SELECTED EXCERPT

- - - - - - -

Inside a Family’s Geodesic Dome Home in the Arctic Circle

Inside a Family’s Geodesic Dome Home in the Arctic Circle

Solar power helps heat the home’s interior and garden.

In the winter of 2013, an adventurous Norwegian family moved into a custom glass-enclosed home on the island of Sandhornøya, located in Norway’s Nordland County just above the Arctic Circle. Since then, the Hjertefølgers have thrived in the eco-friendly abode, growing their own food—including apples, plums, squash, and kiwis—and even adding a sixth member.

Named Nature House, the five-bedroom, two-bathroom home comprises a hand-built interior structure covered by a massive glass dome measuring nearly 50 feet in diameter.

glass geodesic structure

The glass geodesic structure designed by Solardome was erected in just three weeks, and incorporates solar panels for power.

Nature House Garten

Once the dome was up, the Hjertefølgers and their friends and family built the 2,000-square-foot inner dwelling from a mixture of clay, sand, water, and plant materials.

The glass dome protects the interior from harsh Arctic conditions, but Ingrid Hjertefølger tells Inhabitat that if they were to do it all over again, she’d prefer to use double-pained glass so they could have a better seal and tropical garden.

glass geodesic

Overall, the family is plenty pleased with their sustainable home. “The house works as we intended and planned,” Hjertefølger reflected.

- - - - - - -

REQUIRED ACTIONS
1/ Reproduce the stretch of the Nature House article from "Named Nature House, the" through "and plant materials.".
2/ According to the Nature House article, which foods does the family grow? List every one the article names.

- - - - - - -

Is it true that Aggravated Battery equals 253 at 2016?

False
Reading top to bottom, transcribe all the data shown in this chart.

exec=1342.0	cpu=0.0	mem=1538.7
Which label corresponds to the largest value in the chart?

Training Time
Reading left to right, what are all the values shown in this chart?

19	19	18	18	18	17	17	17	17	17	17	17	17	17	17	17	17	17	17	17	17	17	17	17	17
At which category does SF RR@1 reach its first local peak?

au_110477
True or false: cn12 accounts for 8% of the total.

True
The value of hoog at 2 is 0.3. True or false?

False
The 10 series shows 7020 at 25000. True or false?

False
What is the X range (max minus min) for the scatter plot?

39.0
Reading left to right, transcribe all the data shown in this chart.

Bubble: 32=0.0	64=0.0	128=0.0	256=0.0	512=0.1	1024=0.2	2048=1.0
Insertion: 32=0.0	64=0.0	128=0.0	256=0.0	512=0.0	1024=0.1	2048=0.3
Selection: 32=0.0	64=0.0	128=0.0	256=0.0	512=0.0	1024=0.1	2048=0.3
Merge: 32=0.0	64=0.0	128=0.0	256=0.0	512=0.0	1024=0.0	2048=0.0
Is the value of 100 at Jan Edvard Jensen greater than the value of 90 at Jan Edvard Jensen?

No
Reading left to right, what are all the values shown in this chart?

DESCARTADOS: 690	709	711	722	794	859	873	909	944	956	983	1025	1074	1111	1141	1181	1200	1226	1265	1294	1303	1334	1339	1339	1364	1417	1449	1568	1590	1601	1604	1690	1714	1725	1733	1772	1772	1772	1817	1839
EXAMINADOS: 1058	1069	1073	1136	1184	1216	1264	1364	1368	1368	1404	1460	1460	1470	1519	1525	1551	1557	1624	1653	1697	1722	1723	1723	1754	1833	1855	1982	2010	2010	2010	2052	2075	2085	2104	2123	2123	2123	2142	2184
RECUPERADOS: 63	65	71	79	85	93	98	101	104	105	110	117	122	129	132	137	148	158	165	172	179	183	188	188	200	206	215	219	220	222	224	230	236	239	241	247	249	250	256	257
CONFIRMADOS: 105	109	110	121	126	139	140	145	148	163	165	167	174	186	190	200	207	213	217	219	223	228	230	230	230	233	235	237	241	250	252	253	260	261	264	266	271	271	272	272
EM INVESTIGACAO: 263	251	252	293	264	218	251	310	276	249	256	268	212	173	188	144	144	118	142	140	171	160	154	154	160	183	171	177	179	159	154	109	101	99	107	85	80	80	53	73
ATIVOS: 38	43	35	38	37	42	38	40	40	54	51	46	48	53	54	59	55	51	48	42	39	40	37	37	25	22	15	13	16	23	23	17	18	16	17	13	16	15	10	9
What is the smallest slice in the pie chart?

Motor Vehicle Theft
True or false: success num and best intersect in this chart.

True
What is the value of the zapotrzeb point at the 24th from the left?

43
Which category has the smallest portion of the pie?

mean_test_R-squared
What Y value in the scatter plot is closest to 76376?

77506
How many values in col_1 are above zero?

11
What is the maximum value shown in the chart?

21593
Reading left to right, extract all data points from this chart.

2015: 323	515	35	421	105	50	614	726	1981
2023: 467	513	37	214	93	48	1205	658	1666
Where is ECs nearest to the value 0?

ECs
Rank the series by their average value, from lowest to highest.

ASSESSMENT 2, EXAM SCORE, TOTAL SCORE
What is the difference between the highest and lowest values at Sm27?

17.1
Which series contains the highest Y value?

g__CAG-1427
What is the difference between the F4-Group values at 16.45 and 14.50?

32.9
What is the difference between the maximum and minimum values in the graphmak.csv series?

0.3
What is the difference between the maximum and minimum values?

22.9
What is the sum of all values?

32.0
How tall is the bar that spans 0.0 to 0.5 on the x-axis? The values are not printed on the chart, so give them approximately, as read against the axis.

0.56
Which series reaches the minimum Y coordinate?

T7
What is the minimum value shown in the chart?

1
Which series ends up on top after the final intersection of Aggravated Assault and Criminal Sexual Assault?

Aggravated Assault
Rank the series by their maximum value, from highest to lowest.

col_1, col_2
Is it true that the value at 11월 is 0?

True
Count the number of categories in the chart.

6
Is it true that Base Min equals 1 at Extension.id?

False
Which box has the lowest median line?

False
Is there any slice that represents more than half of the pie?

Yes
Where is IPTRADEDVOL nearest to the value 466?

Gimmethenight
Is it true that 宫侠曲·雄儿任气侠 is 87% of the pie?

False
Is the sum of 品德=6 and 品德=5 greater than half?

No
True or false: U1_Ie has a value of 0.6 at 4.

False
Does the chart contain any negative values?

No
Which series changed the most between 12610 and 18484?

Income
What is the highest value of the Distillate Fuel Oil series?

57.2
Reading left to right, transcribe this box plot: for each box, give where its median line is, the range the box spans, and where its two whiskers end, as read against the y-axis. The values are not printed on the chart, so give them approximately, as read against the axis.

- - - - - - -

SOLVED TASKS
1/
Named Nature House, the five-bedroom, two-bathroom home comprises a hand-built interior structure covered by a massive glass dome measuring nearly 50 feet in diameter.

glass geodesic structure

The glass geodesic structure designed by Solardome was erected in just three weeks, and incorporates solar panels for power.

Nature House Garten

Once the dome was up, the Hjertefølgers and their friends and family built the 2,000-square-foot inner dwelling from a mixture of clay, sand, water, and plant materials.

2/ Apples, plums, squash, and kiwis.